Action to Stop Smoking in Suspected Tuberculosis (ASSIST) in Pakistan

Action to Stop Smoking in Suspected Tuberculosis (ASSIST) in Pakistan

This study, funded by International Development Research Council (IDRC), Canada, was done in partnership with; Directorate General of Health Services, Punjab; and Nuffield Centre for International Health and Development, University of Leeds, UK; Bradford Health Authority; and World Health Organization (WHO).

Background: Tobacco use is responsible for a large proportion of the total disease burden from tuberculosis. Pakistan is one of the 10 high-burden countries for both tuberculosis and tobacco use.

Objective: To assess the effectiveness of a behavioral support intervention and bupropion in achieving 6-month continuous abstinence in adult smokers with suspected pulmonary tuberculosis.

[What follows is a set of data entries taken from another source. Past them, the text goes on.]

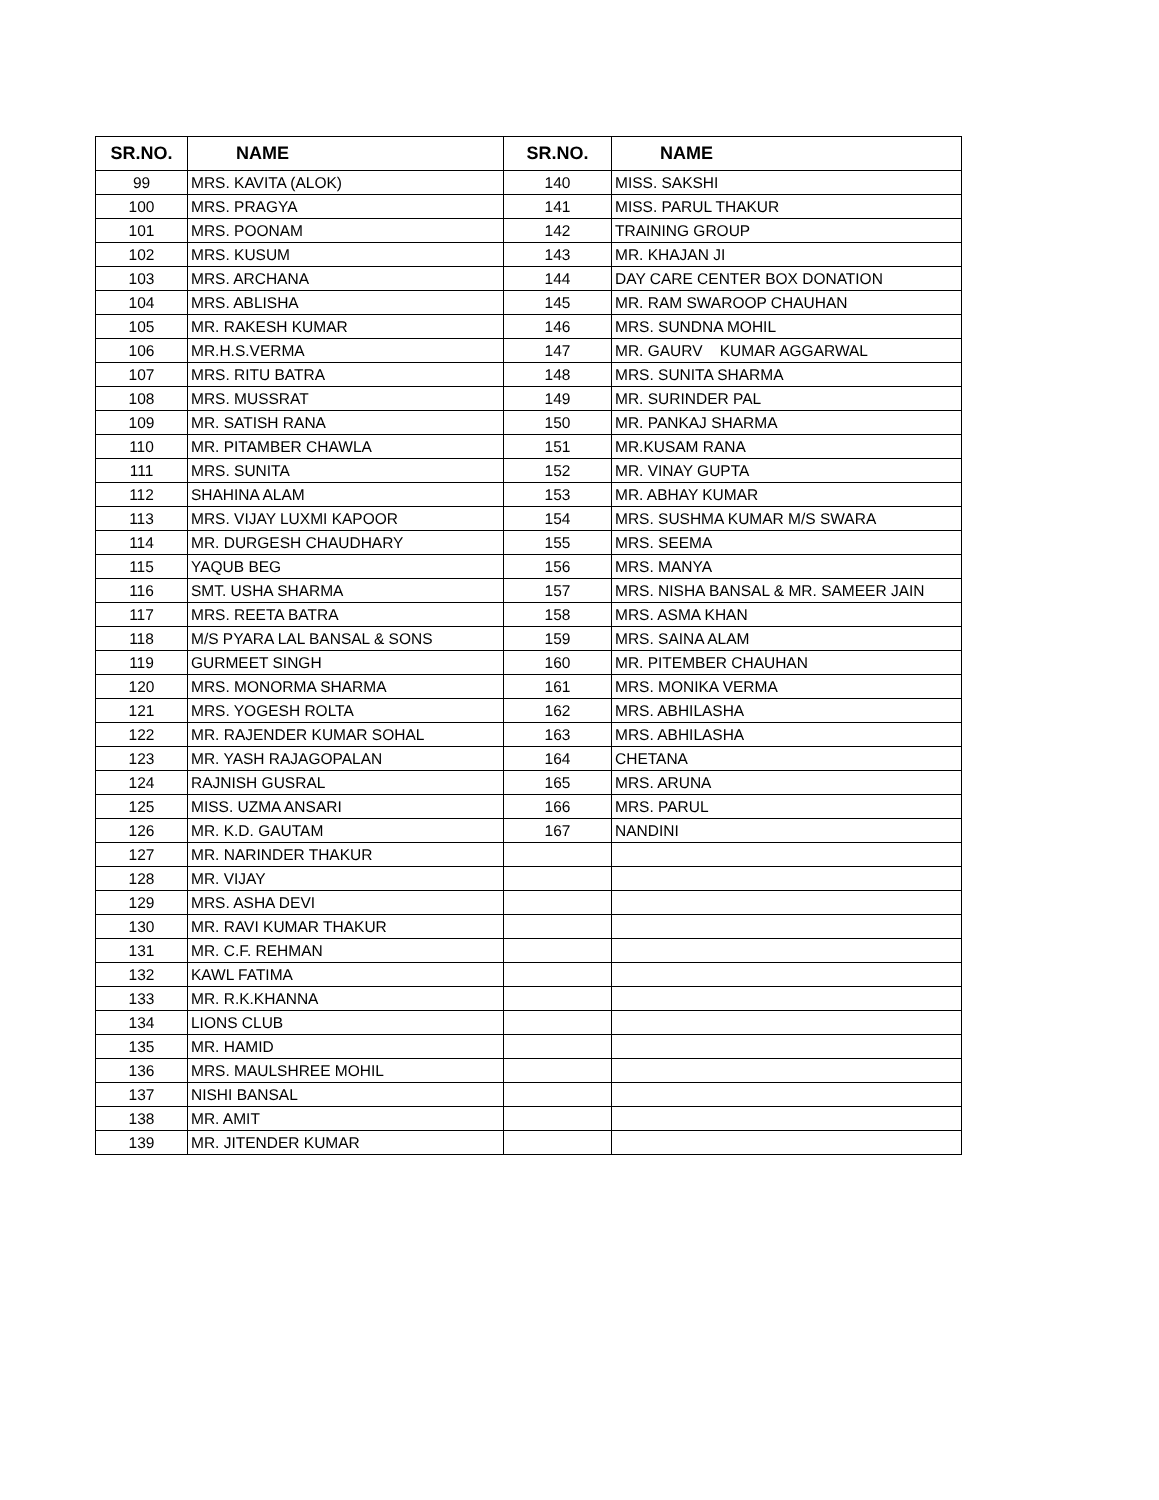| SR.NO. | NAME | SR.NO. | NAME |
| --- | --- | --- | --- |
| 99 | MRS. KAVITA (ALOK) | 140 | MISS. SAKSHI |
| 100 | MRS. PRAGYA | 141 | MISS. PARUL THAKUR |
| 101 | MRS. POONAM | 142 | TRAINING GROUP |
| 102 | MRS. KUSUM | 143 | MR. KHAJAN JI |
| 103 | MRS. ARCHANA | 144 | DAY CARE CENTER BOX DONATION |
| 104 | MRS. ABLISHA | 145 | MR. RAM SWAROOP CHAUHAN |
| 105 | MR. RAKESH KUMAR | 146 | MRS. SUNDNA MOHIL |
| 106 | MR.H.S.VERMA | 147 | MR. GAURV KUMAR AGGARWAL |
| 107 | MRS. RITU BATRA | 148 | MRS. SUNITA SHARMA |
| 108 | MRS. MUSSRAT | 149 | MR. SURINDER PAL |
| 109 | MR. SATISH RANA | 150 | MR. PANKAJ SHARMA |
| 110 | MR. PITAMBER CHAWLA | 151 | MR.KUSAM RANA |
| 111 | MRS. SUNITA | 152 | MR. VINAY GUPTA |
| 112 | SHAHINA ALAM | 153 | MR. ABHAY KUMAR |
| 113 | MRS. VIJAY LUXMI KAPOOR | 154 | MRS. SUSHMA KUMAR M/S SWARA |
| 114 | MR. DURGESH CHAUDHARY | 155 | MRS. SEEMA |
| 115 | YAQUB BEG | 156 | MRS. MANYA |
| 116 | SMT. USHA SHARMA | 157 | MRS. NISHA BANSAL & MR. SAMEER JAIN |
| 117 | MRS. REETA BATRA | 158 | MRS. ASMA KHAN |
| 118 | M/S PYARA LAL BANSAL & SONS | 159 | MRS. SAINA ALAM |
| 119 | GURMEET SINGH | 160 | MR. PITEMBER CHAUHAN |
| 120 | MRS. MONORMA SHARMA | 161 | MRS. MONIKA VERMA |
| 121 | MRS. YOGESH ROLTA | 162 | MRS. ABHILASHA |
| 122 | MR. RAJENDER KUMAR SOHAL | 163 | MRS. ABHILASHA |
| 123 | MR. YASH RAJAGOPALAN | 164 | CHETANA |
| 124 | RAJNISH GUSRAL | 165 | MRS. ARUNA |
| 125 | MISS. UZMA ANSARI | 166 | MRS. PARUL |
| 126 | MR. K.D. GAUTAM | 167 | NANDINI |
| 127 | MR. NARINDER THAKUR | | |
| 128 | MR. VIJAY | | |
| 129 | MRS. ASHA DEVI | | |
| 130 | MR. RAVI KUMAR THAKUR | | |
| 131 | MR. C.F. REHMAN | | |
| 132 | KAWL FATIMA | | |
| 133 | MR. R.K.KHANNA | | |
| 134 | LIONS CLUB | | |
| 135 | MR. HAMID | | |
| 136 | MRS. MAULSHREE MOHIL | | |
| 137 | NISHI BANSAL | | |
| 138 | MR. AMIT | | |
| 139 | MR. JITENDER KUMAR | | |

Design: Cluster randomized, controlled trial. (Current Controlled Trials: ISRCTN08829879)

Setting: Health centers in the Jhang and Sargodha districts in Pakistan.

 Patients: 1955 adult smokers with suspected tuberculosis.

Intervention: Health centers were randomly assigned to provide 2 brief behavioral support sessions (BSS), BSS plus 7 weeks of bupropion therapy (BSS_), or usual care.

Measurements: The primary end point was continuous abstinence at 6 months after the quit date and was determined by carbon monoxide levels in patients. Secondary end points were point abstinence at 1 and 6 months.

Results: Both treatments led to statistically significant relative risks (RRs) for abstinence compared with usual care (RR for BSS_, 8.2 [95% CI, 3.7 to 18.2]; RR for BSS, 7.4 [CI, 3.4 to 16.4]). Equivalence between the treatments could not be established. In the BSS_ group, 275 of 606 patients (45.4% [CI, 41.4% to 49.4%]) achieved continuous abstinence compared with 254 of 620 (41.0% [CI, 37.1% to 45.0%]) in the BSS group and 52 of 615 (8.5% [CI, 6.4% to 10.9%]) in the usual care group. There was substantial heterogeneity of program effects across clusters.

Limitations: Imbalances in the urban and rural proportions and smoking habits among treatment groups, and inability to confirm adherence to bupropion treatment and validate longer-term abstinence or the effect of smoking cessation on tuberculosis outcomes.

 Conclusion: Behavioral support alone or in combination with bupropion is effective in promoting cessation in smokers with suspected tuberculosis.